ODA scraps main Olympic wind turbine
The Olympic Delivery Authority (ODA) has abandoned plans to install a 130m-high wind turbine on the Olympic park site in Stratford, east London, citing “limited commercial interest” in the project.
The turbine, planned for the Eton Manor site in the north of the Olympic park, was part of the ODA’s strategy to deliver 20% of the energy required to run the park using renewable sources.
“We have carried out an exhaustive process with the industry and suppliers over the last two years to find a viable way of delivering a wind turbine on the Olympic Park site. However, the industry environment has changed and that means the project is no longer feasible,” said ODA chief executive David Higgins.
“We have a strong track record in sustainability and we remain committed to meeting the challenging renewable energy targets we have set ourselves. Our focus is now on researching a number of alternative renewable energy options across the Olympic Park site to help contribute to these targets and compliment the other state-of-the art new energy infrastructure we are building.”

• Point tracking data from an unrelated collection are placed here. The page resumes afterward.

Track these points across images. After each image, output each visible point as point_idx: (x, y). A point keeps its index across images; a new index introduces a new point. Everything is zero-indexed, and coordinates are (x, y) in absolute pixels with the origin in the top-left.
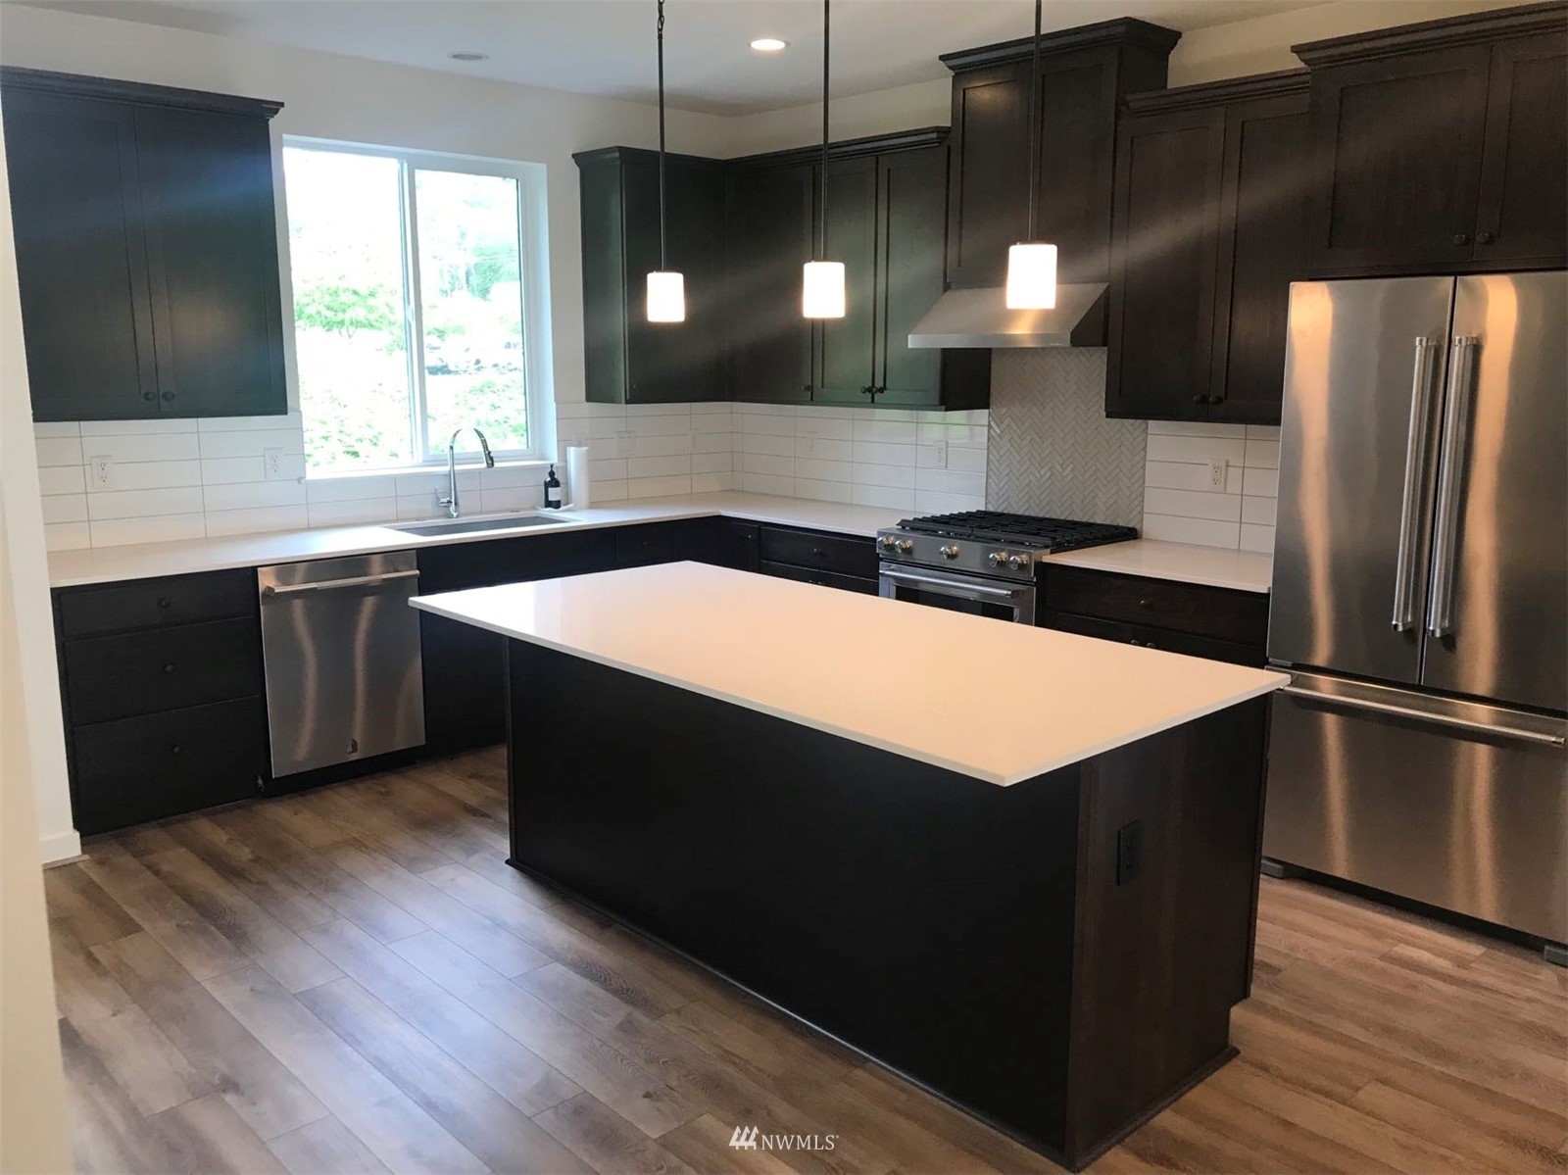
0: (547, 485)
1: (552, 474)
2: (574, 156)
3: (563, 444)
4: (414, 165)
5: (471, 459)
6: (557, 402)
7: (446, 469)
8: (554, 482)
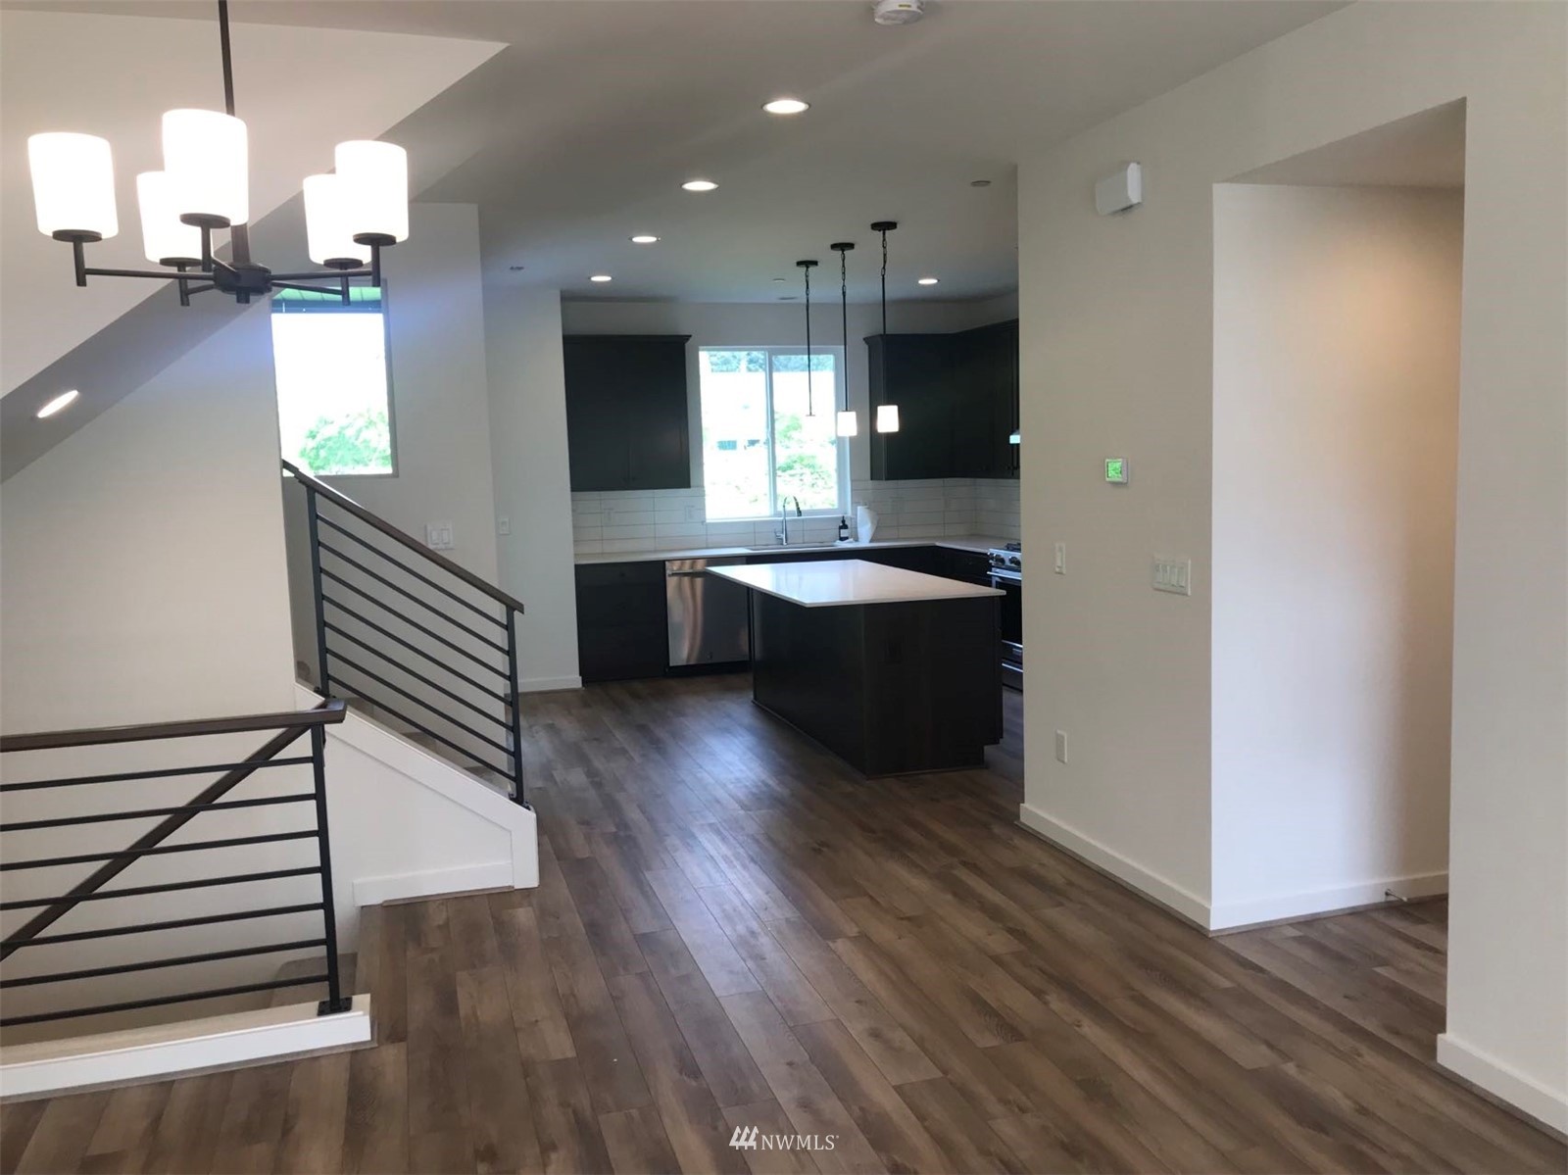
0: (841, 528)
1: (843, 522)
2: (864, 339)
3: (855, 503)
4: (772, 354)
5: (791, 513)
6: (852, 481)
7: (782, 518)
8: (845, 526)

The ODA has repeatedly come under fire for “green washing” by planning turbines that will generate so little energy for the site that they are nominally decorative.
As BD revealed, a mini-wind farm, which will be created by attaching turbines to lighting columns at a reported cost of £140,000, was last month branded “tokenistic” and a waste of money after an environmental impact assessment by Atkins found that it would produce just 0.28% of the park’s energy requirements.